- Earnings set to increase 1-3% despite challenging environment
- Duffy to lead North America division in management reshuffle
Pernod Ricard SA, the world’s second-largest distiller, maintained its full-year forecast for profit growth and put the head of its Absolut vodka brand in charge of its North American business as it seeks to stem a decline in market share in the U.S.
The company’s Americas business will be split, with Paul Duffy, the chairman and chief executive officer of The Absolut Co., running a new Pernod Ricard North America unit that comprises the U.S. and Canada, the company said in a statement Thursday. The Latin American operations that had been part of the Americas unit now will report to Pernod Ricard’s Europe, Middle East and Africa unit, according to the statement.
“It’s pretty straightforward: 90 percent of the Americas region is the U.S. and Canada,” Alexandre Ricard, Pernod Ricard’s chief executive officer, said in an interview. “it was more simple to say, let’s have a North America division.”
Earnings this will increase by 1 percent to 3 percent on an organic basis, Pernod said, reiterating a forecast it made Oct. 22. Pernod reported first-half sales in line with analyst estimates and organic earnings growth of 3 percent. Absolut accounts for more than a third of Pernod’s sales in the U.S. and is losing market share to new entrants such as Tito’s Handmade Vodka and New Amsterdam.

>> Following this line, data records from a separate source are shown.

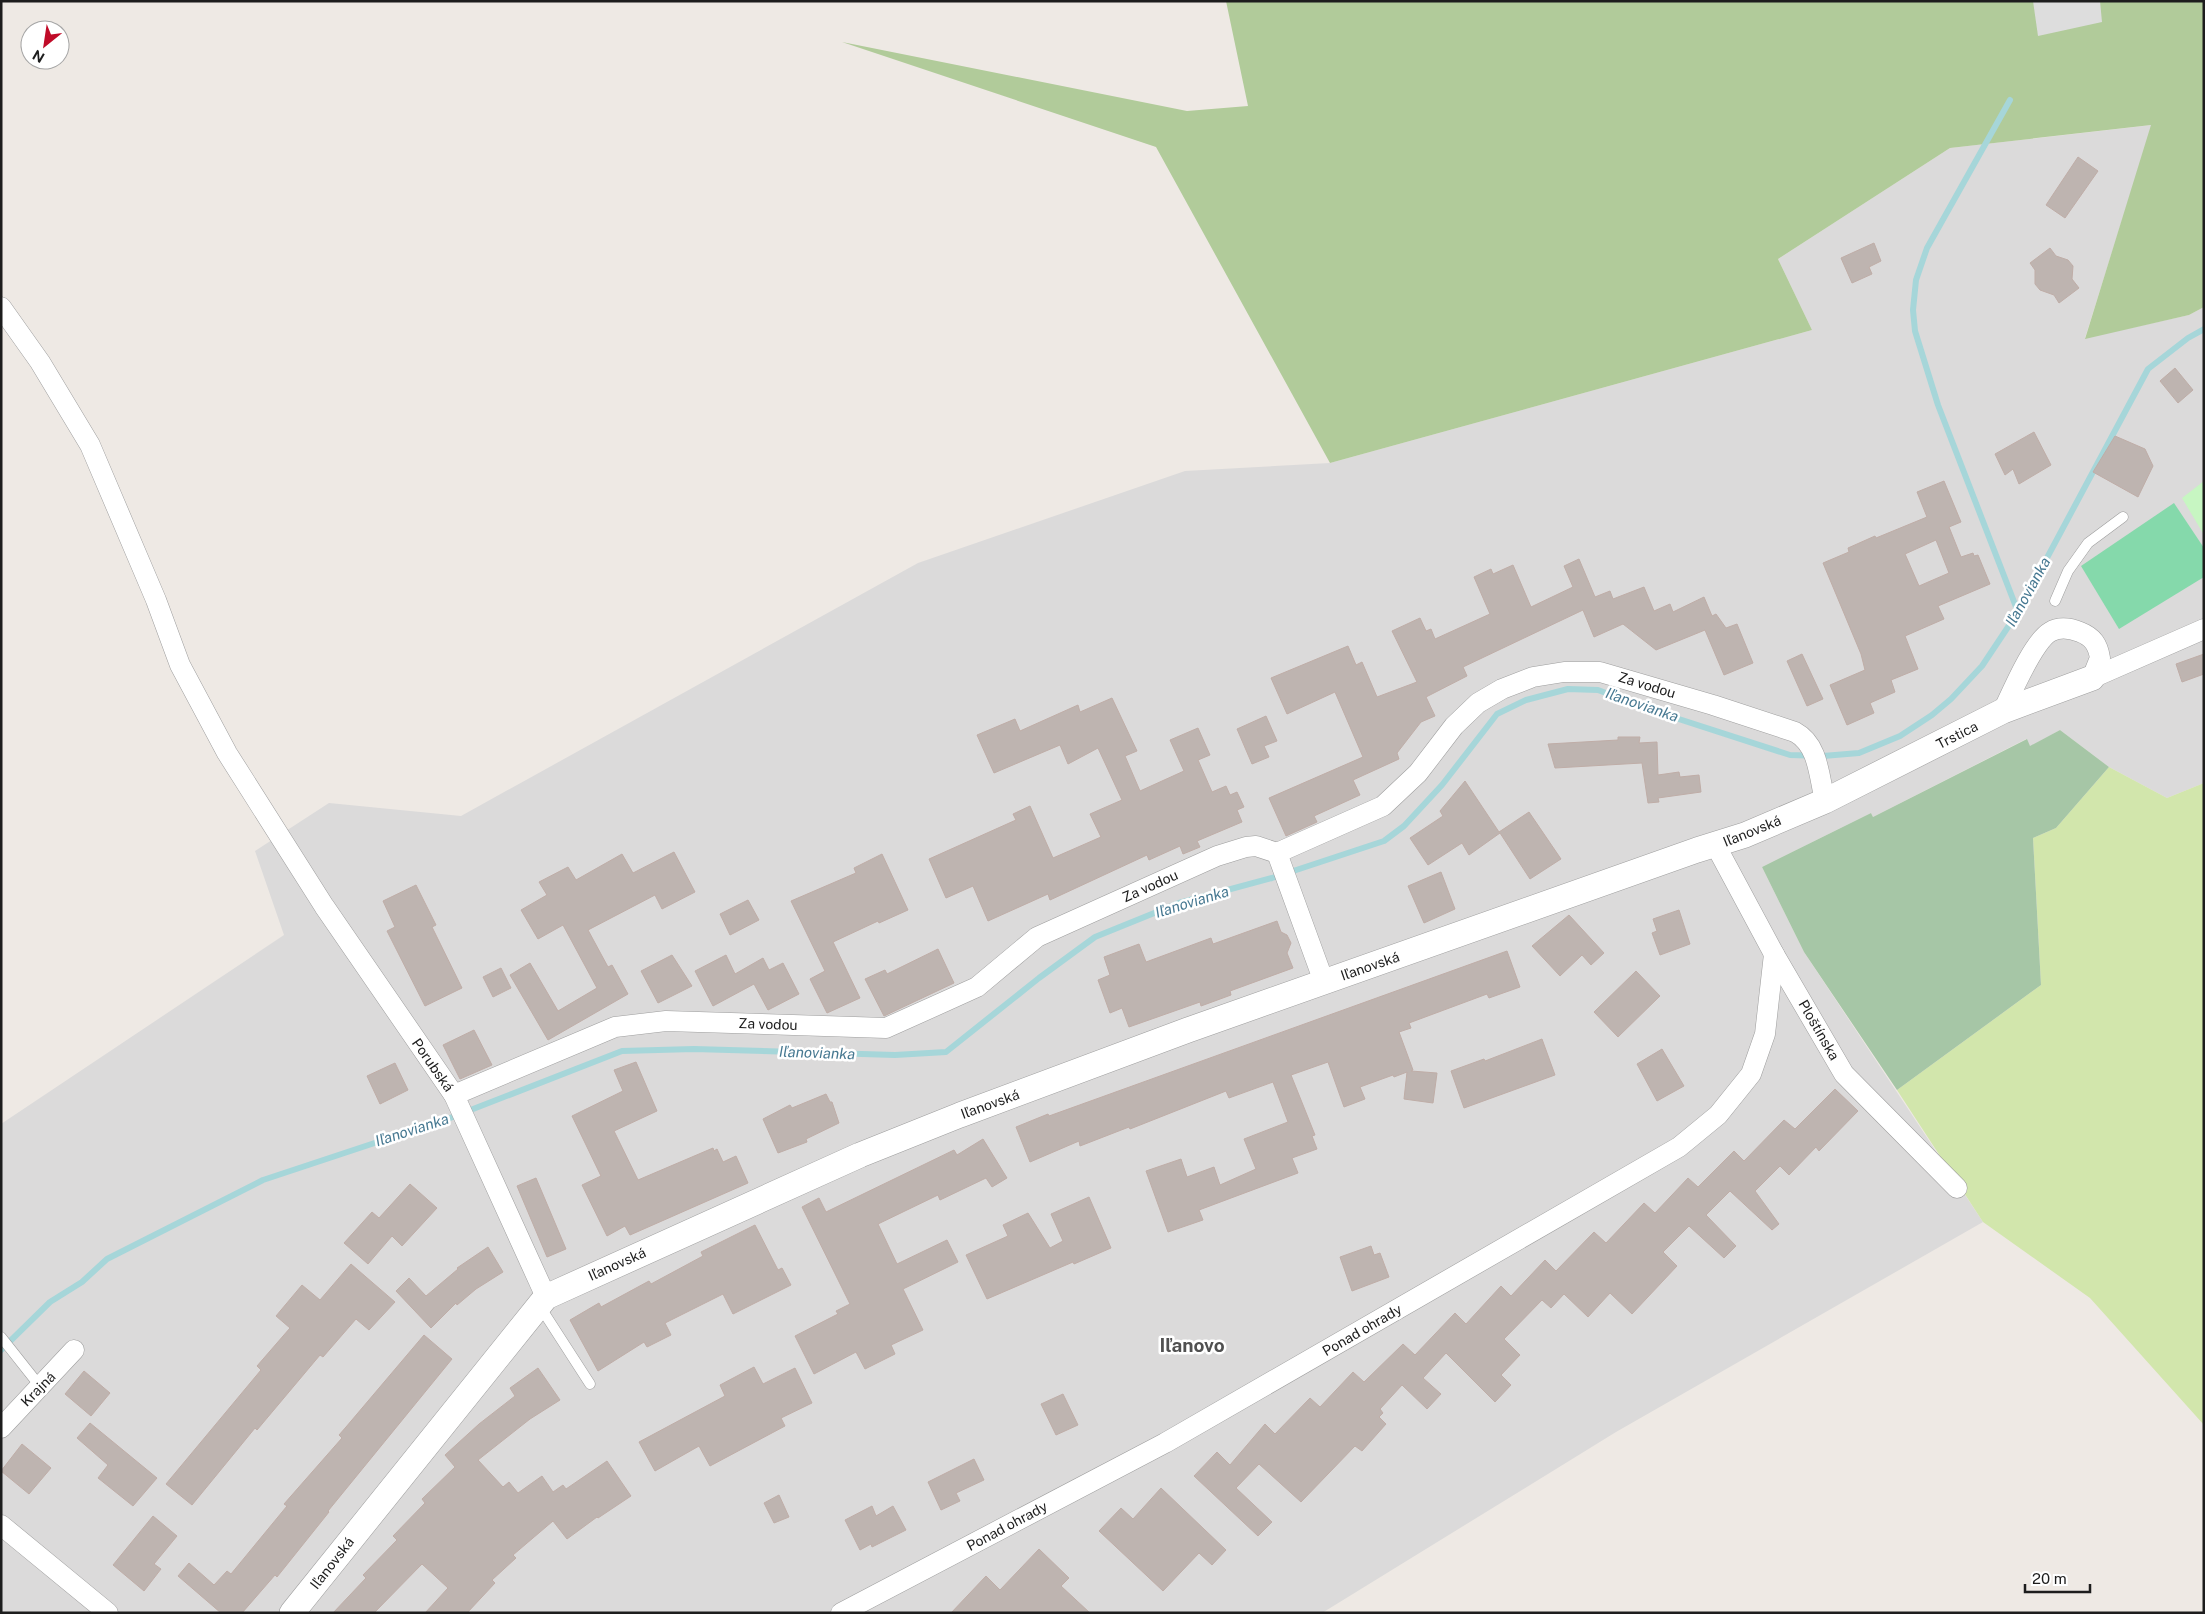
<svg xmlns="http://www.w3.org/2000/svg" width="2205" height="1614" viewBox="0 0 2205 1614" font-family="'Public Sans',sans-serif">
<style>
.residential{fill:#dbdada}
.grass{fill:#d2e6ac}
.forest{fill:#b1cb9a}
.cemetery{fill:#a6c6a6}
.park{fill:#c7f6c2}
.pitch{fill:#85d9ab}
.parking{fill:#ddd}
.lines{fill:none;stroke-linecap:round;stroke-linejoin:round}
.stream{stroke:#a6d6d9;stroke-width:6}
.building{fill:#beb4b0;stroke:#bfada7;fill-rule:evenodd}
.service-casing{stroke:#9e9e9e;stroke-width:11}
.minor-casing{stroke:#9e9e9e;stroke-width:21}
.tertiary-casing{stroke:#9e9e9e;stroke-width:26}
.service{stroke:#fff;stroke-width:10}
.minor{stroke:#fff;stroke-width:20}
.tertiary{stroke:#fff;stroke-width:25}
.labels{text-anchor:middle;stroke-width:5;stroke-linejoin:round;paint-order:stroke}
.street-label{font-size:14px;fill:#1d1d1d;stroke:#fff}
.water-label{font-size:15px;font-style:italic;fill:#467891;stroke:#fff}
.district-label{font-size:19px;font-weight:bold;fill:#505050;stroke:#fff}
</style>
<rect width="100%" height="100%" fill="#eee9e4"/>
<polygon class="residential" points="2152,125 2085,338 2189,315 2204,307 2204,783 2167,798 2109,767 2060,730 2030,747 2026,739 1873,817 1871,813 1762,867 1804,952 1983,1222 1616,1432 1322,1613 1,1613 1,1124 284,935 255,851 329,803 461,816 918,563 1185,471 1330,463 1812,330 1778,259 1950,148"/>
<polygon class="grass" points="2109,767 2167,798 2204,783 2204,1425 2090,1298 1983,1222 1897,1090 2041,985 2033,838 2056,828"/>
<polygon class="forest" points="1226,1 2204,1 2204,307 2189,315 2085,339 2151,125 1950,148 1778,259 1812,330 1330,463 1156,147 842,42 1187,111 1248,106"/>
<polygon class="cemetery" points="2060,730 2109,767 2056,828 2033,838 2041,985 1897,1090 1804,952 1762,867 1871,813 1873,817 2027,739 2030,746"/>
<polygon class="park" points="2204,481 2204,535 2182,498"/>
<polygon class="pitch" points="2174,503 2204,548 2204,577 2119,629 2081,566"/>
<polygon class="parking" points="2033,1 2100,1 2102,22 2038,36"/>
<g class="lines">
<g class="stream">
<polyline points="2010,100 1927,248 1916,280 1913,310 1915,331 1938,405 2018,612"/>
<polyline points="1,1350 50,1302 82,1282 107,1259 263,1180 450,1118 622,1051 694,1049 895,1055 946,1052 1039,978 1095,937 1179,903 1272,878 1384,841 1404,826 1442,785 1497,714 1526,700 1568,689 1598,690 1654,711 1790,755 1823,756 1859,753 1900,736 1932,715 1951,699 1982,666 2018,612 2148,369 2188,338 2204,329"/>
</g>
</g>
<g class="building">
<polygon points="2078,157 2098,171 2065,218 2046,205"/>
<polygon points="1874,243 1881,261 1869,267 1872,274 1852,283 1841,258"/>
<polygon points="2050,248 2056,256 2068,260 2073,266 2072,279 2079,288 2059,303 2054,295 2040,290 2035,284 2035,270 2030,263"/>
<polygon points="2175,368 2193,390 2178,403 2160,381"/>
<polygon points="2034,432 2051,465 2019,484 2013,469 2005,475 1995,454"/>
<polygon points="2115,436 2145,449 2153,466 2138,497 2093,472"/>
<path d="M1944 481 1961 522 1949 527 1961 557 1973 553 1974 556 1978 555 1990 584 1938 606 1944 619 1905 636 1918 669 1891 680 1895 692 1870 703 1874 713 1847 725 1830 685 1865 670 1861 654 1823 563 1849 552 1848 548 1875 536 1876 538 1927 517 1917 492ZM1936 540 1949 573 1919 586 1905 554Z"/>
<polygon points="1579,559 1595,597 1610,591 1613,599 1644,587 1654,611 1670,604 1673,612 1704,597 1712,616 1716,614 1726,628 1737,624 1753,663 1724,675 1705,630 1656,650 1623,624 1594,637 1583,610 1463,667 1467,676 1426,697 1435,716 1421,722 1397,753 1399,759 1353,780 1360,795 1314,816 1317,822 1286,836 1269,798 1363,757 1335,692 1287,714 1271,678 1348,646 1356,665 1362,662 1377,697 1417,682 1392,631 1420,618 1426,631 1431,629 1435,639 1490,614 1474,577 1491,569 1493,574 1513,565 1531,607 1573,587 1564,566"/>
<polygon points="1802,654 1823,699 1807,706 1787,661"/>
<polygon points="2204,654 2204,674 2182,682 2176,664"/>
<polygon points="1112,698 1137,751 1125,756 1140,791 1184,771 1170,740 1198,728 1210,755 1198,760 1212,792 1226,786 1230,795 1237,792 1244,807 1237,810 1242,822 1197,841 1200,847 1183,854 1180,846 1149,860 1147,855 1050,900 1048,894 988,921 973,886 946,898 929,859 1016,820 1013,814 1030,806 1053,858 1101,837 1090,814 1122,800 1098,748 1068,764 1060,745 994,773 977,735 1015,719 1020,731 1078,705 1080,712"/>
<polygon points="1266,716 1277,741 1264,746 1269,757 1252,764 1237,729"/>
<polygon points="1618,737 1640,737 1639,743 1657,742 1658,775 1679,772 1680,777 1699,775 1701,792 1658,798 1659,802 1648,803 1642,763 1555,768 1548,744 1618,740"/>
<polygon points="1465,781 1499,832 1529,812 1561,859 1530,879 1500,833 1469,855 1462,843 1428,865 1410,838 1443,816 1440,811"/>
<polygon points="674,852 695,892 662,909 655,895 588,930 608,967 612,965 628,994 548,1040 510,975 530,963 558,1011 597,988 563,925 538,939 521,910 547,895 539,882 568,867 576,880 622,854 633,873"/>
<polygon points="882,854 908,910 879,923 878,921 833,942 860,998 827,1013 810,979 825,971 791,901 856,873 854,868"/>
<polygon points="1441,872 1455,909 1424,923 1408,886"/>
<polygon points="416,885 436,925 432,927 462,988 425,1006 387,931 395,927 383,901"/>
<polygon points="748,900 759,920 730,935 720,914"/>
<polygon points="1679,910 1690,944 1660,955 1652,933 1657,931 1653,919"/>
<polygon points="1569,915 1604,953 1591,965 1582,955 1560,976 1532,946"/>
<polygon points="1277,921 1281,932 1287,935 1291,943 1287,953 1293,968 1230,991 1231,995 1201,1006 1200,1002 1129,1027 1122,1008 1110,1013 1098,980 1110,975 1104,957 1139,944 1146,962 1211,938 1213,944"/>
<polygon points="938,949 954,983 884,1016 865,979 885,970 887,974"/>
<polygon points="1507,951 1520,987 1489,998 1487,994 1409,1023 1411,1028 1399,1032 1413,1070 1411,1071 1437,1073 1433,1103 1404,1099 1407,1072 1394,1077 1393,1075 1360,1087 1365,1099 1344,1107 1328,1062 1291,1075 1315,1135 1312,1136 1317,1149 1292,1158 1298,1173 1199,1210 1203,1220 1168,1232 1146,1171 1181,1159 1187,1177 1214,1167 1220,1185 1256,1169 1244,1139 1288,1122 1273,1082 1229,1098 1226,1091 1130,1129 1129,1127 1080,1146 1079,1141 1030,1162 1016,1127 1048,1114 1049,1116"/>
<polygon points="672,955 692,986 658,1003 641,971"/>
<polygon points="726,955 735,974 763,958 769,970 783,963 799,994 768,1010 754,984 713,1006 695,971"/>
<polygon points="501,968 511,988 493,997 483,977"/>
<polygon points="1636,971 1660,996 1618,1037 1594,1012"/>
<polygon points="474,1030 492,1065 460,1079 443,1045"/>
<polygon points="1542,1039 1555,1075 1464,1108 1451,1071 1484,1059 1485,1061"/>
<polygon points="1662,1049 1684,1086 1657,1101 1637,1064"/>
<polygon points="636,1062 657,1111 614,1131 638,1180 713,1148 714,1151 717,1149 723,1162 736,1156 748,1183 630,1235 625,1226 607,1236 582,1185 601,1176 572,1116 623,1091 614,1070"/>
<polygon points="395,1063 408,1090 380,1104 367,1076"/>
<polygon points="1835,1089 1858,1111 1819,1151 1816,1147 1789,1175 1780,1166 1755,1191 1779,1224 1772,1230 1730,1191 1706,1215 1736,1246 1724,1258 1689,1226 1663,1252 1677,1266 1632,1314 1610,1293 1588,1317 1564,1294 1551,1308 1542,1300 1504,1339 1520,1355 1501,1375 1511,1385 1495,1402 1446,1353 1423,1378 1441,1394 1427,1409 1402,1385 1380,1409 1383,1413 1379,1417 1386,1424 1362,1451 1355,1446 1301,1502 1259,1464 1236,1488 1272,1522 1258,1536 1194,1476 1217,1452 1230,1465 1265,1424 1275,1434 1310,1398 1320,1407 1353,1372 1364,1382 1403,1344 1415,1355 1455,1313 1466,1324 1501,1286 1511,1296 1545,1260 1556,1271 1594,1232 1606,1243 1644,1203 1655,1213 1688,1178 1698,1187 1734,1151 1744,1161 1784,1120 1795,1129"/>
<polygon points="826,1094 830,1102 832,1102 839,1123 806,1139 807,1142 778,1153 763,1119 790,1105 792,1108"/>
<polygon points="983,1139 1007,1178 992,1187 986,1178 940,1200 938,1195 878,1224 897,1264 947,1240 958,1262 903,1289 923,1330 891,1345 895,1354 865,1369 856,1352 814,1374 795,1336 838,1314 836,1311 850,1304 802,1207 819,1198 826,1212 954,1150 957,1155"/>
<polygon points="536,1178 566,1249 547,1257 517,1186"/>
<polygon points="410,1184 437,1208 402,1246 392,1236 368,1264 344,1243 372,1212 379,1218"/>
<polygon points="1089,1197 1111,1248 1074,1264 1073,1262 987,1299 966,1255 1008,1236 1003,1225 1028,1213 1050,1248 1063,1241 1051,1214"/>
<polygon points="755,1225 778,1270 782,1268 791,1285 733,1314 723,1294 665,1323 671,1335 647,1347 644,1342 598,1371 570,1320 599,1303 601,1307 649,1281 651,1284 703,1256 701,1252"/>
<polygon points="1371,1246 1374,1255 1380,1253 1389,1277 1352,1291 1340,1257"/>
<polygon points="488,1247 503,1272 476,1289 457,1305 456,1303 431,1328 396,1291 409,1278 426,1296 458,1269 457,1268"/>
<polygon points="351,1264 395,1302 369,1330 356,1319 323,1357 320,1355 257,1430 255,1428 192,1505 166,1484 261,1370 257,1366 290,1328 276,1316 302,1285 320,1300"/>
<polygon points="424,1335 452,1359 328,1511 329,1512 277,1577 275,1575 242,1613 221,1613 178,1576 189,1563 214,1585 227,1571 231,1574 287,1506 284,1504 342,1438 339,1435 346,1427"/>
<polygon points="754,1367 763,1384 795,1368 812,1403 781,1418 785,1426 710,1466 699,1446 655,1471 639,1442 725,1396 720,1385"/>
<polygon points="538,1368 560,1400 530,1419 478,1460 503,1487 509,1482 518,1493 542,1476 553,1492 563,1485 566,1489 607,1461 631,1496 598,1518 597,1517 567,1539 553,1521 513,1555 516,1558 492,1580 495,1583 467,1613 425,1613 448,1588 422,1564 374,1613 333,1613 366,1578 363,1575 397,1540 393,1536 425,1503 422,1499 455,1467 445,1455 479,1424 515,1396 510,1388"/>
<polygon points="84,1371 110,1393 91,1416 65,1394"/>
<polygon points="1063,1394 1078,1425 1056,1435 1041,1404"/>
<polygon points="90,1423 157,1478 133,1506 98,1478 108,1465 77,1438"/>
<polygon points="22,1444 51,1468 29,1494 1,1471"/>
<polygon points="974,1459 984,1480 956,1493 960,1501 941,1510 928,1482"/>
<polygon points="1161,1488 1226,1550 1212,1565 1199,1553 1163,1591 1099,1531 1121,1508 1133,1519"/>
<polygon points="779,1495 789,1517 774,1523 764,1503"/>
<polygon points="872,1506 876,1516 893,1506 906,1530 872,1547 871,1544 860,1550 845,1520"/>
<polygon points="153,1516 177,1536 154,1564 161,1569 144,1591 113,1565"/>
<polygon points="1039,1549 1069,1578 1061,1586 1090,1613 951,1613 986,1576 1000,1590"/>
</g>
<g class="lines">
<g class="service-casing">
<g id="service">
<polyline points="2055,601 2068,571 2088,543 2123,517"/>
<polyline points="539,1305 590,1384"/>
<polyline points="1,1337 39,1385"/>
</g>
</g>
<g class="minor-casing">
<g id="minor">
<polyline points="1,307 40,362 90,445 156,600 180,665 227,753 324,906 454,1095 546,1297"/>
<polyline points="2092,678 2204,629"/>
<path d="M2003 711C2012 692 2033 642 2050 632 2060 626 2070 628 2080 632 2093 637 2098 645 2100 658L2092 678"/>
<polyline points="1716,846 1774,954 1844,1074 1957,1188"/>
<polyline points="1277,853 1324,982"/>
<path d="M454 1095 615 1027 666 1021 886 1028 977 987 1037 937 1217 856 1246 847 1256 846 1277 853 1383 806 1418 773 1454 726 1478 703 1502 689 1533 677 1564 672H1600L1713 705 1795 732C1819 745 1819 777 1825 801"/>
<polyline points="1,1428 74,1350"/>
<polyline points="1,1525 108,1613"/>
<polyline points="841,1613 1165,1443 1679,1147 1718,1115 1751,1074 1765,1034 1774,954"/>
</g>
</g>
<g class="tertiary-casing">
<polyline id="tertiary" points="292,1613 546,1297 860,1155 960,1115 1188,1030 1697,850 1745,835 1825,801 2003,711 2092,678"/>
</g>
<use href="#service" class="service"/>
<use href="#minor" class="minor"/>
<use href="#tertiary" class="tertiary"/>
</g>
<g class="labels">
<g class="street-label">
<text transform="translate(1647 685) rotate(17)" y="5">Za vodou</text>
<text transform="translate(1957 735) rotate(-27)" y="5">Trstica</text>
<text transform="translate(1752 831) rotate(-22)" y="5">Iľanovská</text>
<text transform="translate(1150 886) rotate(-24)" y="5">Za vodou</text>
<text transform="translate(1370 966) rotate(-19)" y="5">Iľanovská</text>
<text transform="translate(768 1024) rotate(2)" y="5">Za vodou</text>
<text transform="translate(1819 1030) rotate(60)" y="5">Ploštínska</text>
<text transform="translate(433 1065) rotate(55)" y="5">Porubská</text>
<text transform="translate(990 1104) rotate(-20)" y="5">Iľanovská</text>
<text transform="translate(617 1264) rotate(-24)" y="5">Iľanovská</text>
<text transform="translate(1362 1330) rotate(-30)" y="5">Ponad ohrady</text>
<text transform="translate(38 1389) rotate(-45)" y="5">Krajná</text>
<text transform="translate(1007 1526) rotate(-28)" y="5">Ponad ohrady</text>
<text transform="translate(332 1563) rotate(-52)" y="5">Iľanovská</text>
</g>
<g class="water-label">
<text transform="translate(2028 592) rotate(-61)" y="5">Iľanovianka</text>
<text transform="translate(1642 705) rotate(19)" y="5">Iľanovianka</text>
<text transform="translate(1192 902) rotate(-17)" y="5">Iľanovianka</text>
<text transform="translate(817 1053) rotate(2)" y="5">Iľanovianka</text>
<text transform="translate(412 1130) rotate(-18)" y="5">Iľanovianka</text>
</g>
<g class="district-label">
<text x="1192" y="1352">Iľanovo</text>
</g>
</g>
<rect width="2205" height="1614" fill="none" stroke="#1d1d1d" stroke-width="5"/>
<g transform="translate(45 45) rotate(210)"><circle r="24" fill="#ffffff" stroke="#a5a5a5"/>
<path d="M0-4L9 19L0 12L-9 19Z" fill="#c00b28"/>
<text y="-8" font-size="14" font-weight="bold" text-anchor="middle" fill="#1d1d1d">N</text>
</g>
<path d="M2025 1584v8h65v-8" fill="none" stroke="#1d1d1d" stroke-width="2.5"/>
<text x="2032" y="1584" font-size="15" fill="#1d1d1d" stroke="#ffffff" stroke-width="4" paint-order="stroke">20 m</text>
</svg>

Philippe Dréano, the head of Pernod Ricard Americas, is retiring after 27 years at the company, according to the statement. Anna Malmhake, the chairman and chief executive of Irish Distillers, will replace Duffy at Absolut.
Operating profit excluding some items in the first half ended Dec. 31 rose 6 percent to 1.44 billion euros ($1.63 billion), Pernod said. The median earnings estimate of 20 analysts was 1.47 billion euros.
The half-year results were solid, the CEO said in the statement. The company plans to improve performance in “a still contrasted macroeconomic environment,” he said.
Pernod Ricard fell 2.4 percent to 97.17 euros at 9:05 a.m. in Paris. The stock has lost 8.2 percent in the past year including dividends, compared with a 1 percent gain for the Stoxx 600 Food & Beverage Index.
Volumes of Pernod Ricard’s so-called Top 14 brands were flat in the first-half, as declines in Absolut and Chivas Regal Scotch offset the improved performance of Jameson whiskey and the company’s champagne brands.
“For Chivas, the decline was driven by two markets: China, where the Scotch segment in China is declining by double digits, and U.S. travel retail, where the dollar’s appreciation has had huge impact on our Americas travel retail business,” Ricard said. U.S. travel retail also impacted the performance of Absolut in the first half, he said.
To buoy profits and grow market share, the company is seeking to offer more high-end spirits that can compete in the same price segment as LVMH’s Belvedere vodka and Remy Cointreau’s The Botanist gin. In January, Pernod acquired Monkey 47 gin, adding the first upmarket gin to its spirit collection.
Last month, London-based Diageo -- the world’s largest spirits maker -- reported a 2.4 percent earnings gain for the first half.